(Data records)
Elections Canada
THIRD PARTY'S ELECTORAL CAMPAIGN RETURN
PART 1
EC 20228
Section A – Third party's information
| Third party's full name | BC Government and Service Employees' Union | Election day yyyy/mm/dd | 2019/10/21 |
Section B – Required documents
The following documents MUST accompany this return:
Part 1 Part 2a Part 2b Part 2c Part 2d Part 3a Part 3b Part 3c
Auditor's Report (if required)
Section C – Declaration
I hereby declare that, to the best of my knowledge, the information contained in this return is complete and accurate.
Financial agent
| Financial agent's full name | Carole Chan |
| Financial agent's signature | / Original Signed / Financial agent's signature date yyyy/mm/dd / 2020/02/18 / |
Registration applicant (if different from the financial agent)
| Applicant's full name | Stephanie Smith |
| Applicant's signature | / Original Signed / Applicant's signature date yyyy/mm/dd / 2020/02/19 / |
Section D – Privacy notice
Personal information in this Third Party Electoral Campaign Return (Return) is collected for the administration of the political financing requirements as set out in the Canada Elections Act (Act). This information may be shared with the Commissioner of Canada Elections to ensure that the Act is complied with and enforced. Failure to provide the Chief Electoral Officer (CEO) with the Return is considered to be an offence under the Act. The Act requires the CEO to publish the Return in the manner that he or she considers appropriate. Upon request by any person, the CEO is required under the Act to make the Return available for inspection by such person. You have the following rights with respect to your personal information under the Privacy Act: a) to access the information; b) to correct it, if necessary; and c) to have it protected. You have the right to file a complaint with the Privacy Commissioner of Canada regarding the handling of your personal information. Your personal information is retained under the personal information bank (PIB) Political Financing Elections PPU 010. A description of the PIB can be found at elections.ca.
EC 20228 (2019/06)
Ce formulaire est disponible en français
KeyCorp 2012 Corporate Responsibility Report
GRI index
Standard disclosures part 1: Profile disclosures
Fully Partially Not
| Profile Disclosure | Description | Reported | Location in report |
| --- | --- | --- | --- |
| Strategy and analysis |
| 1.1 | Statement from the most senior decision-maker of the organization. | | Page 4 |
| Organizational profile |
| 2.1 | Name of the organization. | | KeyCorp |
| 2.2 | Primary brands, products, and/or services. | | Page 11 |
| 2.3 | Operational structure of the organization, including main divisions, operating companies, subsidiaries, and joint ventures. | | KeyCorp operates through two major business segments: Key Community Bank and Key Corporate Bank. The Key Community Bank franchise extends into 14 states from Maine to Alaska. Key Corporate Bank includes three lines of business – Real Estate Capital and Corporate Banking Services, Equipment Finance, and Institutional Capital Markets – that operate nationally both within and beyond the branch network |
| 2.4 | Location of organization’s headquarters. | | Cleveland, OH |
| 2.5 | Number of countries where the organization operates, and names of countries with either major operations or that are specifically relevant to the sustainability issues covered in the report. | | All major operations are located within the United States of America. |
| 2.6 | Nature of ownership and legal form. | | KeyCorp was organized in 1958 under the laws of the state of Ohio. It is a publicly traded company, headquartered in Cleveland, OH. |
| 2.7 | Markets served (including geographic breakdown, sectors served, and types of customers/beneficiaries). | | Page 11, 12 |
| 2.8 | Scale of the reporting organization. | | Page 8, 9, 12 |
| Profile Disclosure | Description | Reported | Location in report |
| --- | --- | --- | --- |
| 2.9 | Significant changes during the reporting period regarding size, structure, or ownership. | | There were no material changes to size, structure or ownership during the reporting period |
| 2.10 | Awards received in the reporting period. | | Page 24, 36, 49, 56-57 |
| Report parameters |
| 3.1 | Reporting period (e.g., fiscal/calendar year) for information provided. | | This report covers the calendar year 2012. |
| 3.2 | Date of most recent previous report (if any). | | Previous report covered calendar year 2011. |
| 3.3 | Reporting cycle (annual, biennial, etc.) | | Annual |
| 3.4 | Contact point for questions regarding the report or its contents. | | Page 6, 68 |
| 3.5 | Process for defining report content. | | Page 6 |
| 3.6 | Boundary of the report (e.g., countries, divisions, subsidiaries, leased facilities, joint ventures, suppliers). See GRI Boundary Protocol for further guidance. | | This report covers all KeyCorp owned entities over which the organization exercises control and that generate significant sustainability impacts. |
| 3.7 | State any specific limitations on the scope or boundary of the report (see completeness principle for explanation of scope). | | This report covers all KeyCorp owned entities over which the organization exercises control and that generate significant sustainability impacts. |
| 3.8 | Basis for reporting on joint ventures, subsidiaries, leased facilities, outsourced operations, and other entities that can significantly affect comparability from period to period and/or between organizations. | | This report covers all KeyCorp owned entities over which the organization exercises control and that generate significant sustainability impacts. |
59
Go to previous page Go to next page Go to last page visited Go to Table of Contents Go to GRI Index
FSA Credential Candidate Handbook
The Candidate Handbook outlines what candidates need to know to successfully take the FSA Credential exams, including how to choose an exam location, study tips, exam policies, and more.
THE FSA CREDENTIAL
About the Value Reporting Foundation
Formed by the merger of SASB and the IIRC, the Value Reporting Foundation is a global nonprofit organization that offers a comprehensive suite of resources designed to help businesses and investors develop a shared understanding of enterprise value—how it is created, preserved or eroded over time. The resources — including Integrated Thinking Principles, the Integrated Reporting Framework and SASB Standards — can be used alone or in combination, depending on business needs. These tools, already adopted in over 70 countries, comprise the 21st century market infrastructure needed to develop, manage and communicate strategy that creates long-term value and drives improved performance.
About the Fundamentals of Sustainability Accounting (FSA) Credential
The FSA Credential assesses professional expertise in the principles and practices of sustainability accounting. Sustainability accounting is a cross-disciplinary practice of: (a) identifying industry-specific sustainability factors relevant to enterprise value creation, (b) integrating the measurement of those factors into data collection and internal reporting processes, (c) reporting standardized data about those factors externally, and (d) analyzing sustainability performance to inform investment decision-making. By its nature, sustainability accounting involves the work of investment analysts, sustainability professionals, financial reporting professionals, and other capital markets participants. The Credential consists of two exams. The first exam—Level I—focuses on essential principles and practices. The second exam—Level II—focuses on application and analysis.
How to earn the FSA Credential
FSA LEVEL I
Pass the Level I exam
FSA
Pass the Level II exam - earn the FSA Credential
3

• Task:
Could you repeat every record above exactly as it is written?

• Expected answer:
Elections Canada
THIRD PARTY'S ELECTORAL CAMPAIGN RETURN
PART 1
EC 20228
Section A – Third party's information
| Third party's full name | BC Government and Service Employees' Union | Election day yyyy/mm/dd | 2019/10/21 |
Section B – Required documents
The following documents MUST accompany this return:
Part 1 Part 2a Part 2b Part 2c Part 2d Part 3a Part 3b Part 3c
Auditor's Report (if required)
Section C – Declaration
I hereby declare that, to the best of my knowledge, the information contained in this return is complete and accurate.
Financial agent
| Financial agent's full name | Carole Chan |
| Financial agent's signature | / Original Signed / Financial agent's signature date yyyy/mm/dd / 2020/02/18 / |
Registration applicant (if different from the financial agent)
| Applicant's full name | Stephanie Smith |
| Applicant's signature | / Original Signed / Applicant's signature date yyyy/mm/dd / 2020/02/19 / |
Section D – Privacy notice
Personal information in this Third Party Electoral Campaign Return (Return) is collected for the administration of the political financing requirements as set out in the Canada Elections Act (Act). This information may be shared with the Commissioner of Canada Elections to ensure that the Act is complied with and enforced. Failure to provide the Chief Electoral Officer (CEO) with the Return is considered to be an offence under the Act. The Act requires the CEO to publish the Return in the manner that he or she considers appropriate. Upon request by any person, the CEO is required under the Act to make the Return available for inspection by such person. You have the following rights with respect to your personal information under the Privacy Act: a) to access the information; b) to correct it, if necessary; and c) to have it protected. You have the right to file a complaint with the Privacy Commissioner of Canada regarding the handling of your personal information. Your personal information is retained under the personal information bank (PIB) Political Financing Elections PPU 010. A description of the PIB can be found at elections.ca.
EC 20228 (2019/06)
Ce formulaire est disponible en français
KeyCorp 2012 Corporate Responsibility Report
GRI index
Standard disclosures part 1: Profile disclosures
Fully Partially Not
| Profile Disclosure | Description | Reported | Location in report |
| --- | --- | --- | --- |
| Strategy and analysis |
| 1.1 | Statement from the most senior decision-maker of the organization. | | Page 4 |
| Organizational profile |
| 2.1 | Name of the organization. | | KeyCorp |
| 2.2 | Primary brands, products, and/or services. | | Page 11 |
| 2.3 | Operational structure of the organization, including main divisions, operating companies, subsidiaries, and joint ventures. | | KeyCorp operates through two major business segments: Key Community Bank and Key Corporate Bank. The Key Community Bank franchise extends into 14 states from Maine to Alaska. Key Corporate Bank includes three lines of business – Real Estate Capital and Corporate Banking Services, Equipment Finance, and Institutional Capital Markets – that operate nationally both within and beyond the branch network |
| 2.4 | Location of organization’s headquarters. | | Cleveland, OH |
| 2.5 | Number of countries where the organization operates, and names of countries with either major operations or that are specifically relevant to the sustainability issues covered in the report. | | All major operations are located within the United States of America. |
| 2.6 | Nature of ownership and legal form. | | KeyCorp was organized in 1958 under the laws of the state of Ohio. It is a publicly traded company, headquartered in Cleveland, OH. |
| 2.7 | Markets served (including geographic breakdown, sectors served, and types of customers/beneficiaries). | | Page 11, 12 |
| 2.8 | Scale of the reporting organization. | | Page 8, 9, 12 |
| Profile Disclosure | Description | Reported | Location in report |
| --- | --- | --- | --- |
| 2.9 | Significant changes during the reporting period regarding size, structure, or ownership. | | There were no material changes to size, structure or ownership during the reporting period |
| 2.10 | Awards received in the reporting period. | | Page 24, 36, 49, 56-57 |
| Report parameters |
| 3.1 | Reporting period (e.g., fiscal/calendar year) for information provided. | | This report covers the calendar year 2012. |
| 3.2 | Date of most recent previous report (if any). | | Previous report covered calendar year 2011. |
| 3.3 | Reporting cycle (annual, biennial, etc.) | | Annual |
| 3.4 | Contact point for questions regarding the report or its contents. | | Page 6, 68 |
| 3.5 | Process for defining report content. | | Page 6 |
| 3.6 | Boundary of the report (e.g., countries, divisions, subsidiaries, leased facilities, joint ventures, suppliers). See GRI Boundary Protocol for further guidance. | | This report covers all KeyCorp owned entities over which the organization exercises control and that generate significant sustainability impacts. |
| 3.7 | State any specific limitations on the scope or boundary of the report (see completeness principle for explanation of scope). | | This report covers all KeyCorp owned entities over which the organization exercises control and that generate significant sustainability impacts. |
| 3.8 | Basis for reporting on joint ventures, subsidiaries, leased facilities, outsourced operations, and other entities that can significantly affect comparability from period to period and/or between organizations. | | This report covers all KeyCorp owned entities over which the organization exercises control and that generate significant sustainability impacts. |
59
Go to previous page Go to next page Go to last page visited Go to Table of Contents Go to GRI Index
FSA Credential Candidate Handbook
The Candidate Handbook outlines what candidates need to know to successfully take the FSA Credential exams, including how to choose an exam location, study tips, exam policies, and more.
THE FSA CREDENTIAL
About the Value Reporting Foundation
Formed by the merger of SASB and the IIRC, the Value Reporting Foundation is a global nonprofit organization that offers a comprehensive suite of resources designed to help businesses and investors develop a shared understanding of enterprise value—how it is created, preserved or eroded over time. The resources — including Integrated Thinking Principles, the Integrated Reporting Framework and SASB Standards — can be used alone or in combination, depending on business needs. These tools, already adopted in over 70 countries, comprise the 21st century market infrastructure needed to develop, manage and communicate strategy that creates long-term value and drives improved performance.
About the Fundamentals of Sustainability Accounting (FSA) Credential
The FSA Credential assesses professional expertise in the principles and practices of sustainability accounting. Sustainability accounting is a cross-disciplinary practice of: (a) identifying industry-specific sustainability factors relevant to enterprise value creation, (b) integrating the measurement of those factors into data collection and internal reporting processes, (c) reporting standardized data about those factors externally, and (d) analyzing sustainability performance to inform investment decision-making. By its nature, sustainability accounting involves the work of investment analysts, sustainability professionals, financial reporting professionals, and other capital markets participants. The Credential consists of two exams. The first exam—Level I—focuses on essential principles and practices. The second exam—Level II—focuses on application and analysis.
How to earn the FSA Credential
FSA LEVEL I
Pass the Level I exam
FSA
Pass the Level II exam - earn the FSA Credential
3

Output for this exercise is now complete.